Each one is a piece of content the publisher can use in their listicle, with attribution back to you. You earn the inclusion by providing value, not by asking for a favor.

Step 7: Track your appearance rate quarterly

The feedback loop for this work is the same audit you ran in Step 1, repeated quarterly. For each "best of" prompt in your category, run the AI engines and check whether you appear in the cited sources. Track:

  • How many of the listicles cited by the AI now include you
  • What position you're in within each listicle
  • Which competitors are still ranked above you
  • Which listicles still don't include you at all

Patterns over months reveal which outreach efforts are paying off and which need a different approach. Teams that track this consistently see steady improvement in their "best of" coverage. Teams that don't end up doing scattershot outreach with no idea what's working.

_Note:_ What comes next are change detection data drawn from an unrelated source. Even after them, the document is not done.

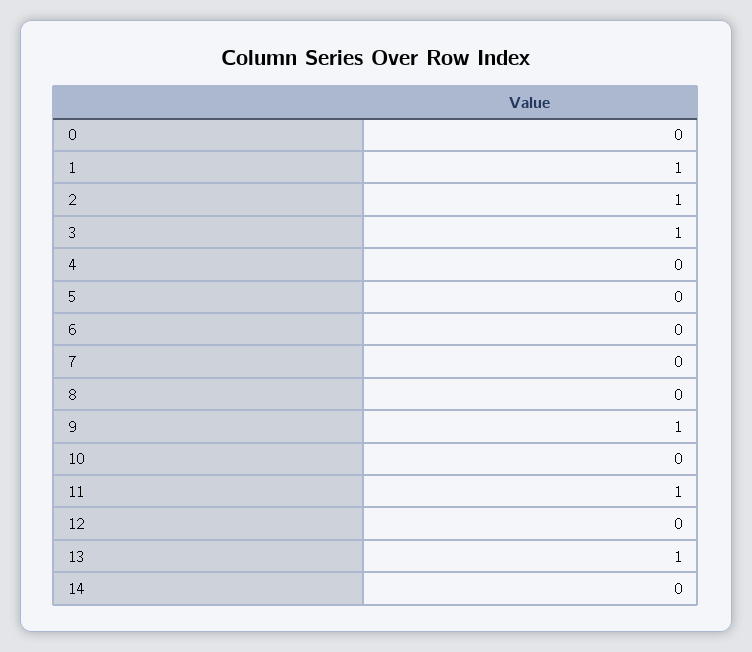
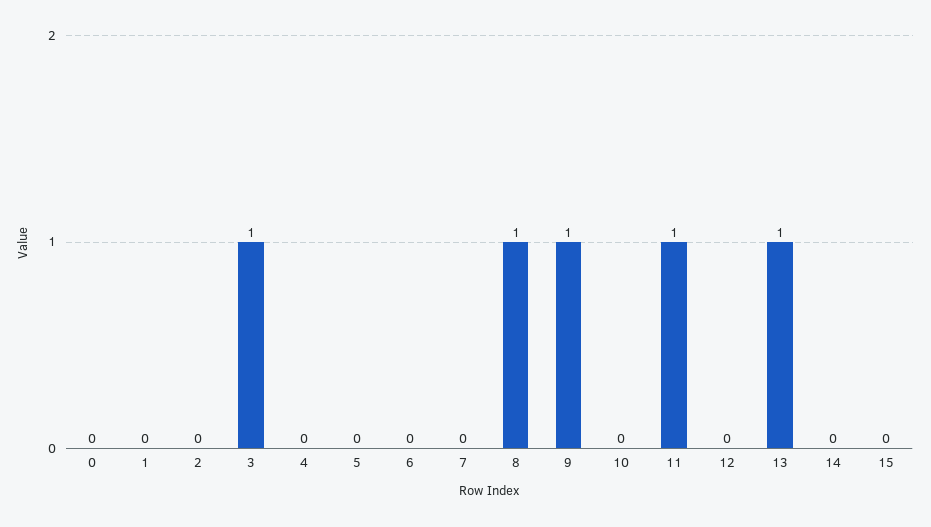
1: 1 -> 0
2: 1 -> 0
8: 0 -> 1
15: none -> 0

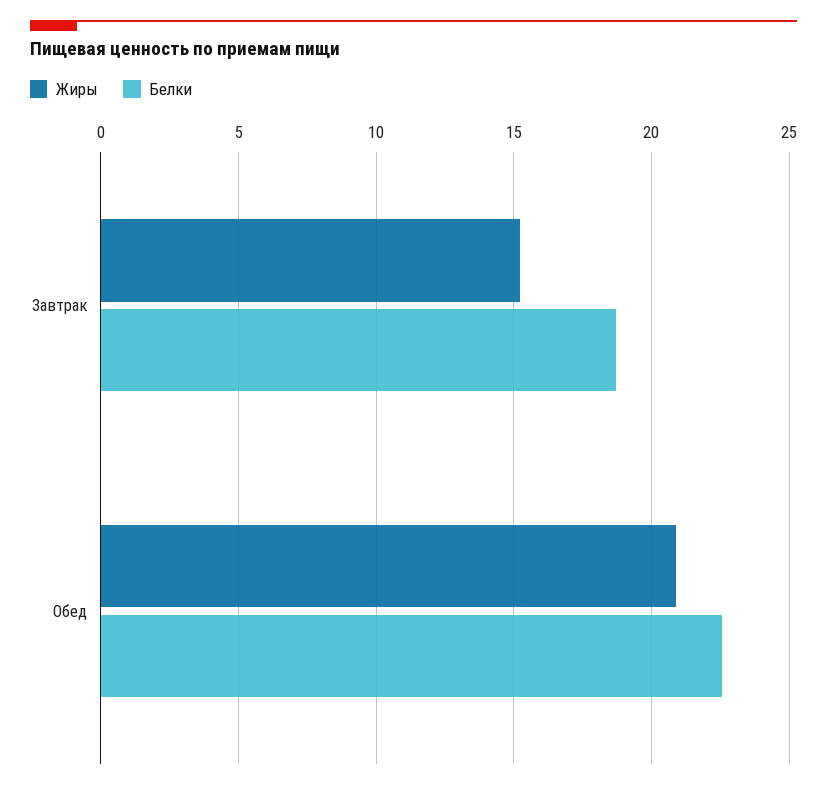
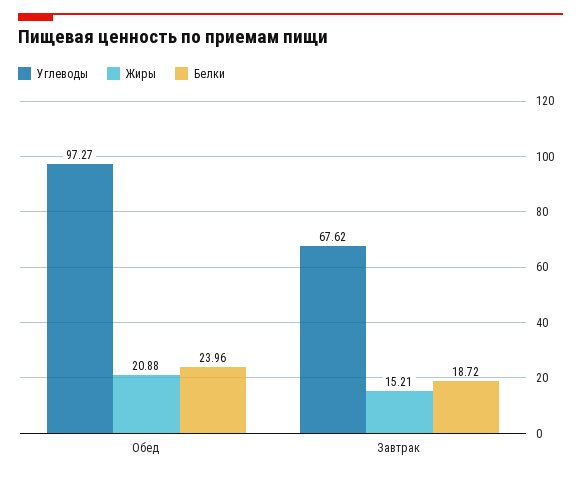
Белки, Обед: 22.5 -> 23.96
Углеводы, Обед: none -> 97.27
Углеводы, Завтрак: none -> 67.62

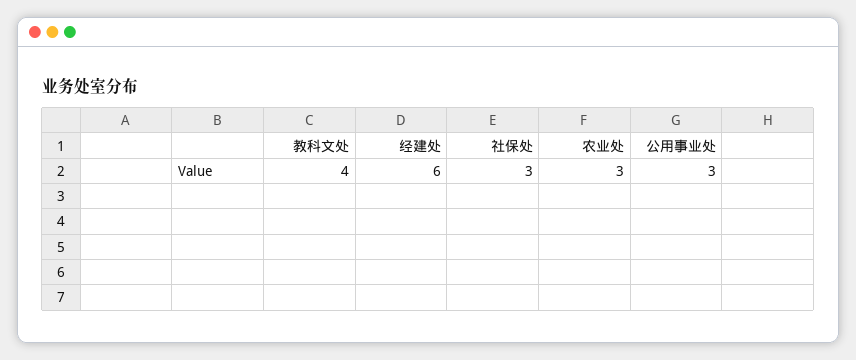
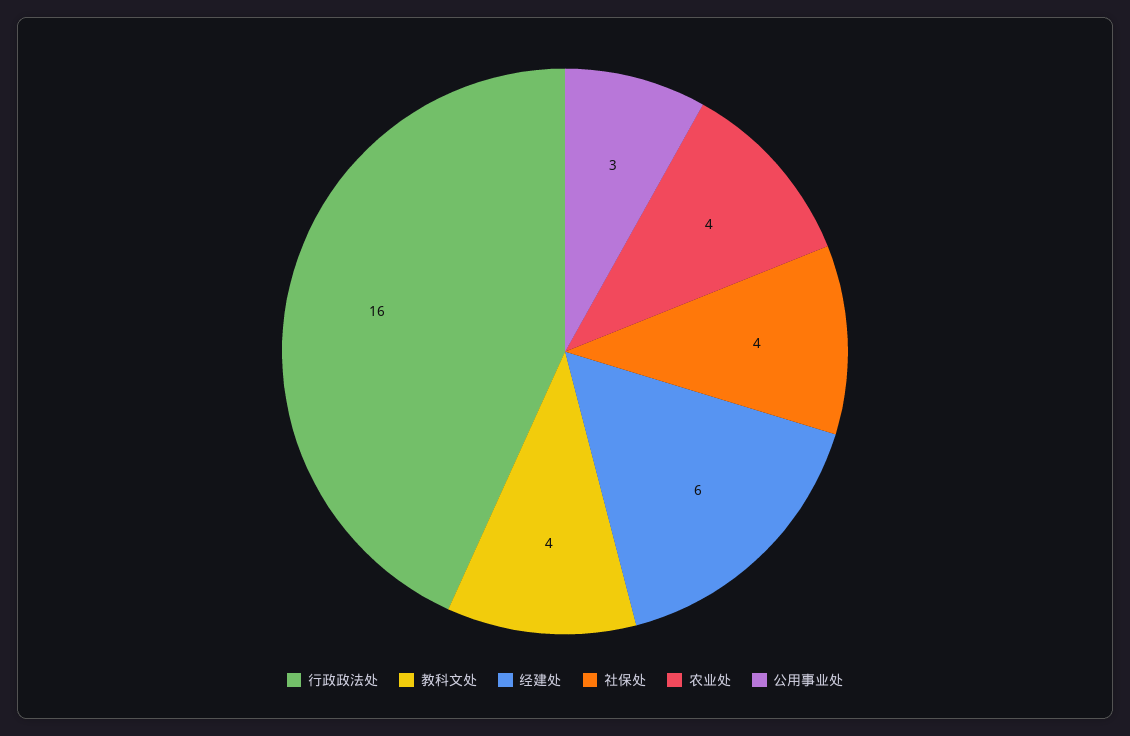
社保处: 3 -> 4
农业处: 3 -> 4
行政政法处: none -> 16

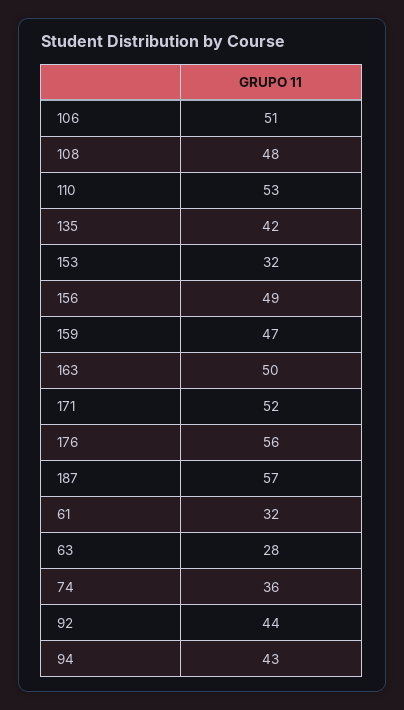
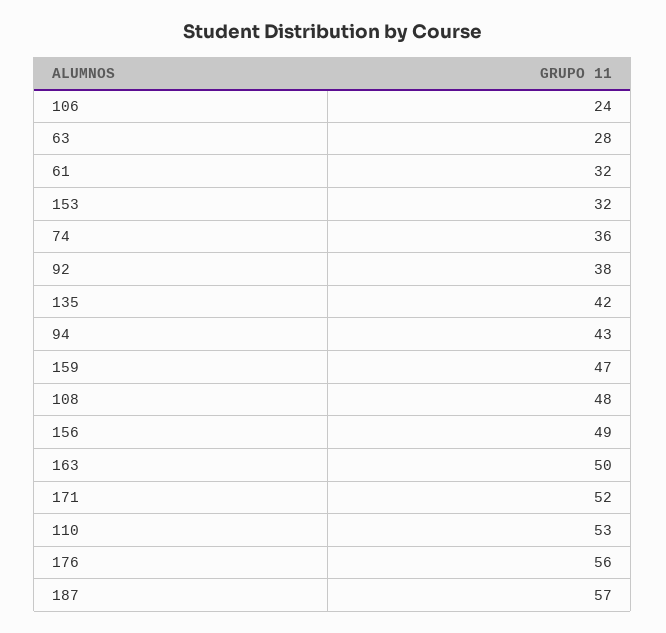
106: 51 -> 24
92: 44 -> 38

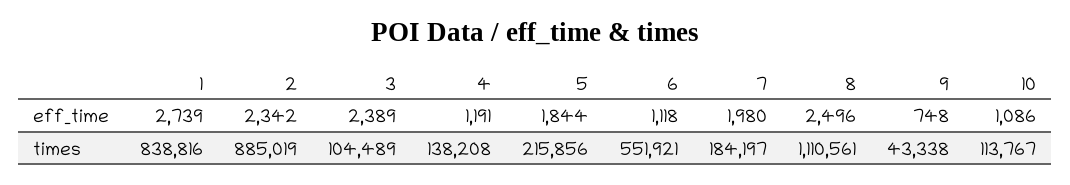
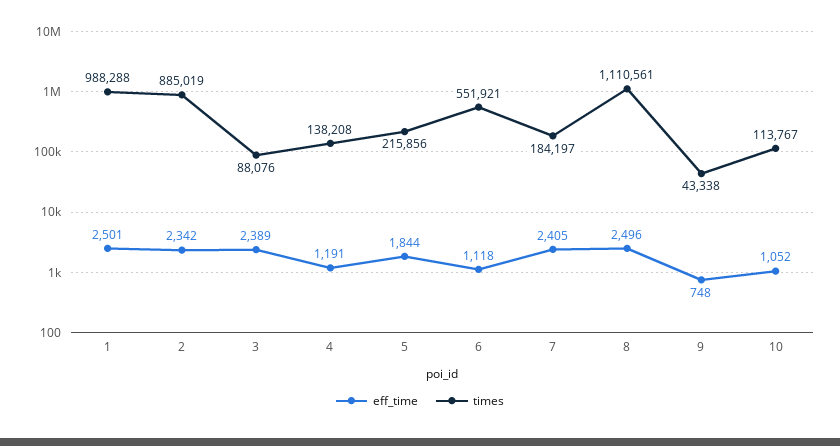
eff_time, 1: 2739 -> 2501
eff_time, 7: 1980 -> 2405
eff_time, 10: 1086 -> 1052
times, 1: 838816 -> 988288
times, 3: 104489 -> 88076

The unsexy work that drives commercial-intent AI visibility

"Best of" inclusion is one of the highest-leverage GEO tactics for software companies, and it's also one of the least talked-about, because it's slower and more relational than content writing. It requires identifying the right publishers, building real relationships, providing genuine commercial reasons for inclusion, maintaining your review platform presence, and tracking results over months.

All of it compounds. Getting into those listicles is BD work, not content work. Identify the listicles. Build the relationships. Provide the value. Maintain the review profiles. Track the appearance rate. The AI citations follow.